If you’re interested in learning more about Irish independence and also love graphic novels, we have some exciting book recommendations for you. Gerry Hunt, an Irish artist, writer, and cartoonist who founded Dublin Comics, created a series of graphic novels depicting the Easter Rising of 1916 and the subsequent fight for independence from Britain. Have we piqued your interest? Let us tell you more.
Getting to Know Gerry Hunt
Hunt first became known to audiences through his graphic works In Dublin City and The Streets of Dublin. The latter was part of an exhibition, “Artist’s Books,” at the Museum of Contemporary Art in Chicago. Prior to turning to comics and graphic novels, Hunt worked as an architect for 25 years. In 1986, he started creating comics. In 2012, the Irish Literary Academy short-listed Gerry’s At War With the Empire for the Irish Book Awards: Best Irish-Published Book.
His political graphic novels have been published by the O’Brien Press, which describes itself as “Ireland’s leading general publisher of both adult and children’s books.” The press has titles across many different genres, from art and fiction to travel and cookbooks. We want to focus on two of Hunt’s political graphic novels from the O’Brien Press.
Blood Upon the Rose: Easter 1916: The Rebellion that Set Ireland Free
In 2010, Hunt published his first overtly political graphic novel, Blood Upon the Rose: Easter 1916: The Rebellion that Set Ireland Free. For those readers who don’t yet have a strong grasp of twentieth-century Irish history, we’ll tell you a little bit about the moment this text depicts. The Easter Rising, or the Easter Rebellion, occurred in April 1916 during Easter Week. In an attempt to end British colonization and rule in Ireland, a group of freedom fighters planned the uprising and issued a “Proclamation of the Republic.” The Rising lasted for six days. Although the rebellion lasted for less than a week, the desire and attempt to establish an Irish republic echoed in the coming years and throughout Ireland in the twentieth century.
Members of the Irish Republican Brotherhood (IRB), the Irish Citizen Army, and the Irish Volunteers made up the majority of the groups who participated in the Rising. The original seven men of the IRB council who signed the Proclamation of the Republic were arrested and executed. It is primarily their stories, as well as the narratives of nearly a dozen other men, that Blood Upon the Rose depicts.

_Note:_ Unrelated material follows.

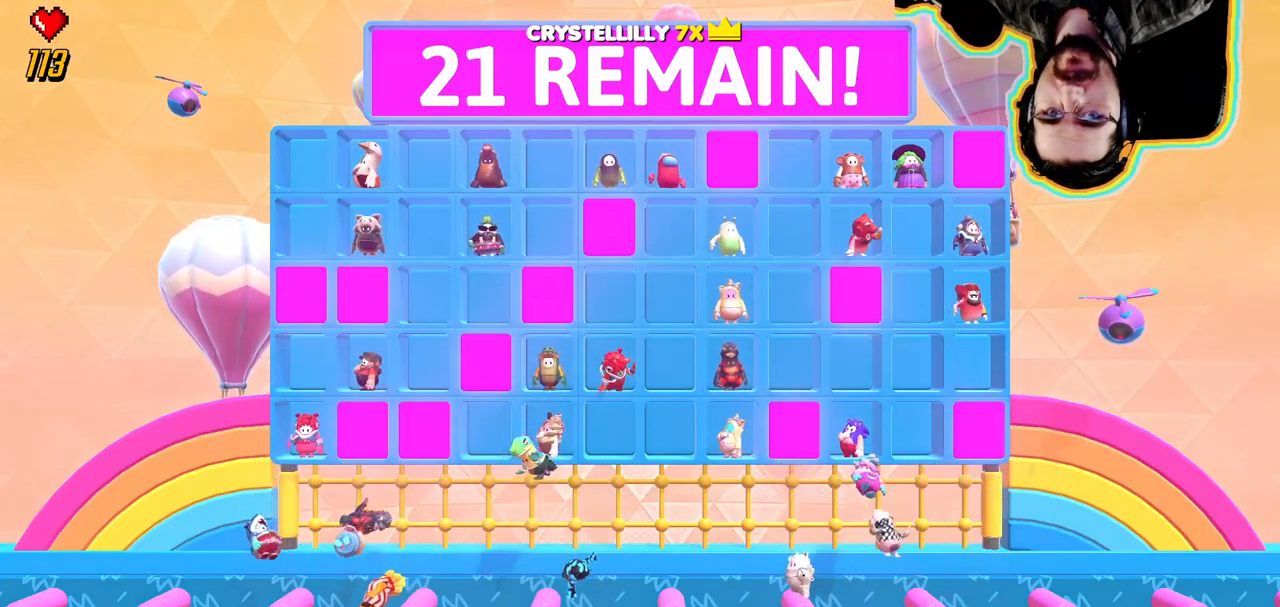
{"buttons": [], "left_stick": "center", "right_stick": "center", "events": []}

The novel begins in Kilmainham Gaol, where the key members of the resistance who planned the Uprising ultimately were executed. In other words, the text starts at the end of the rebellion and flashes back, through both language and image, to the events of the Rising. The Irish Times described it as “a landmark Irish graphic novel.”
At War With the Empire: Ireland Fight for Independence
Two years later, Hunt published a second political graphic novel, At War With the Empire: Ireland's Fight for Independence (2012). Starting where Blood Upon the Rose leaves off, this text begins with a group of Irish volunteers imprisoned after the Easter Rising.
Recognizing the need “to reinforce their ideals and to plan for the next phase in the fight for total independence,” the group develops “The University of Revolution.”
This text depicts events between 1919-1921, ending with the signing of The Treaty and a partitioning of Ireland.
As soon as we learned about Hunt’s graphic novels, we became excited to share them with others. While they’re printed in Dublin by the O’Brien Press, they’re readily available to readers in the U.S. and should be of interest to adults and children alike.